= Schizophrenics Anonymous =

Peer support group

Schizophrenics Anonymous is a peer support group to help people who are affected by schizophrenia and related disorders including bipolar disorder, schizoaffective disorder, psychotic depression and psychosis.

==History==
The program was established in Detroit in 1985. The founder was Joanne Verbanic, who was diagnosed with schizophrenia in 1970. Shortly before forming SA, Verbanic publicly disclosed her diagnosis and discussed her illness on national television in an effort to challenge the stigma associated with the condition. She was a 2006 recipient of a Lilly Reintegration Award in recognition of her lifetime contributions to the mental health community, and she continued to be active as a spokesperson for persons with schizophrenia and other mental illness until her death on May 7, 2015.

By 2007, more than 150 local SA groups operated in 31 of the 50 United States, and in Australia, Brazil, Canada, Mexico, France, India and Venezuela.

Technical support for Schizophrenics Anonymous was provided by the National Schizophrenia Foundation (NSF) until 2007 when NSF ceased operations. In response to the loss of a national sponsor, a group of consumers, family members, and mental health providers came together to form a not-for-profit organization, Schizophrenia and Related Disorders Alliance of America (SARDAA).
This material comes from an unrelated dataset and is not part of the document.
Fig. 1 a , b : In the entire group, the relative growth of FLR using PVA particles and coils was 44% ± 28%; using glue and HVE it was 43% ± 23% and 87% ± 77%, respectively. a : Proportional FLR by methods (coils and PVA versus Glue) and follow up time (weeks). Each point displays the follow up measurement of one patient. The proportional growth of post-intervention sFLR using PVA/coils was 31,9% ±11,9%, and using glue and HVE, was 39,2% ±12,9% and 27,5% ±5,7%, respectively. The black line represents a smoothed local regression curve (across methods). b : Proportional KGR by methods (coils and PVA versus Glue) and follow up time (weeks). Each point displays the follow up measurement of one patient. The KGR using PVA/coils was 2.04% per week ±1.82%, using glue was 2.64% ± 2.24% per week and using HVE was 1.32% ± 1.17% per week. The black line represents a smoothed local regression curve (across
SARDAA promotes recovery for persons with schizophrenia and related brain disorders including bipolar disorder, schizoaffective disorder, depression with psychosis, and experience with psychosis. They envision a future in which every person with a schizophrenia-related brain disorder has the opportunity to recover from their disorders. The name Schizophrenics Anonymous was changed to Schizophrenia Alliance in 2015 and added Psychosis Support and Acceptance in 2018. They provide an online directory of SA groups, sponsor five weekly SA conference calls, and one Family and Friends conference call. At their annual conference, the group trains individuals and groups who have started or would like to start an SA group.
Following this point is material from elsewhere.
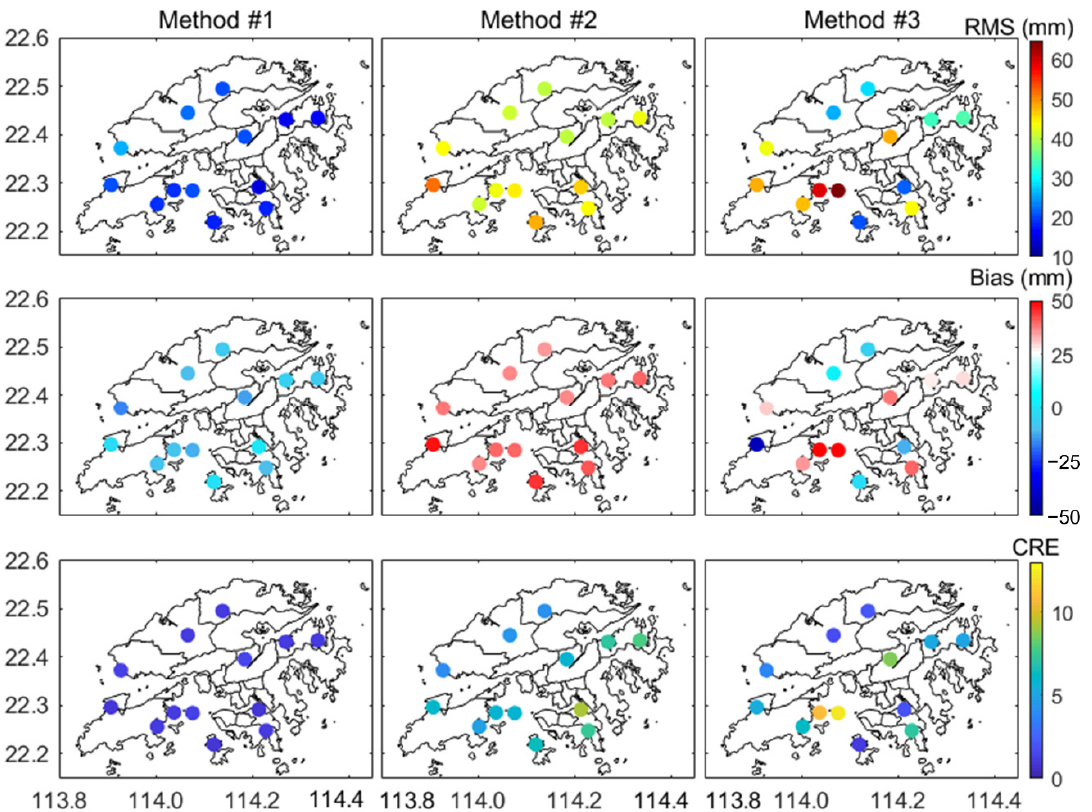
Figure 5. Map showing root mean square error (RMSE), bias, and compound relative error (CRE) at the 13 GNSS sites for the three methods.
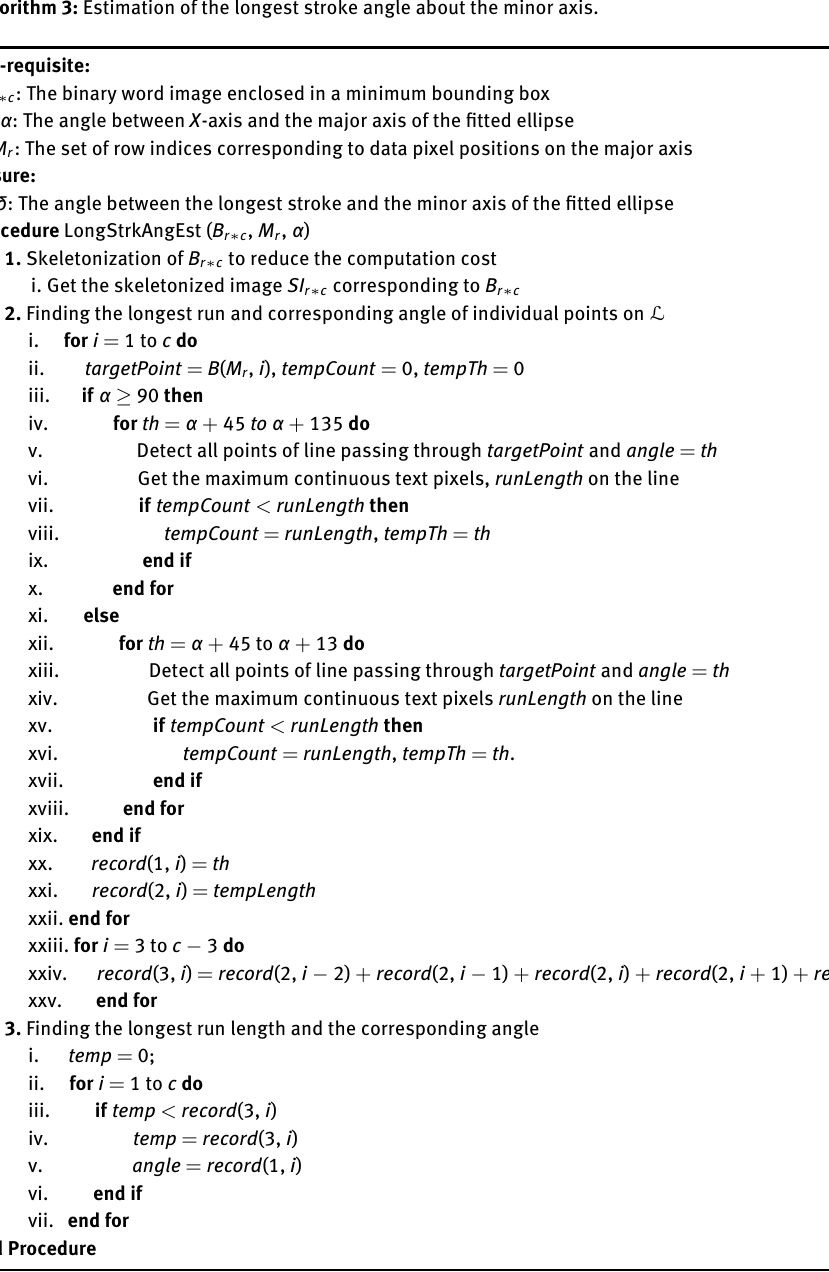
Algorithm 3: Estimation of the longest stroke angle about the minor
Although some SA groups are organized by mental health professionals, research has suggested that peer-led SA groups are more sustainable and longer lasting. Some groups are organized in psychiatric hospitals or jails and are not open to the public.

==Program principles==
The SA program is based on the twelve-step model, but includes just six steps. The organization describes the program's purpose of helping participants to learn about schizophrenia, "restore dignity and sense of purpose," obtain "fellowship, positive support, and companionship," improve their attitudes about their lives and their illnesses, and take "positive steps towards recovery."

Joanne Verbanic wrote the original "Schizophrenics Anonymous" book, better known as "The Blue Book," which describes the six steps to recovery. The steps require members to admit they need help, take responsibility for their choices and consequences, believe they have the inner strength to help themselves and others, forgive themselves and others, understand that false beliefs contribute to their problems and change those beliefs, and decide to turn their lives over to a higher power.

==Research==
One study about the risks of professional partnerships centers on the partnership between Schizophrenics Anonymous (SA) and the Mental Health Association of Michigan (MHAM) over a 14-year period. The study shows that the professional partnership resulted in increased access to SA Groups across Michigan and organization expansion and development within SA. The professional influence also lead more SA Groups to be held in more traditional mental health treatment settings and led to more professional-led SA groups.

Self-help groups are more available to people who live independently. Researchers at Michigan State University studied whether SA would be successful in group homes. The results were positive: the groups had high attendance and participation and were well liked. However, staff members controlled who could lead and who could attend the meetings, and how the meetings should be run. The programs fell apart. The same obstacle occurred in SA groups started in prisons and monitored by employees.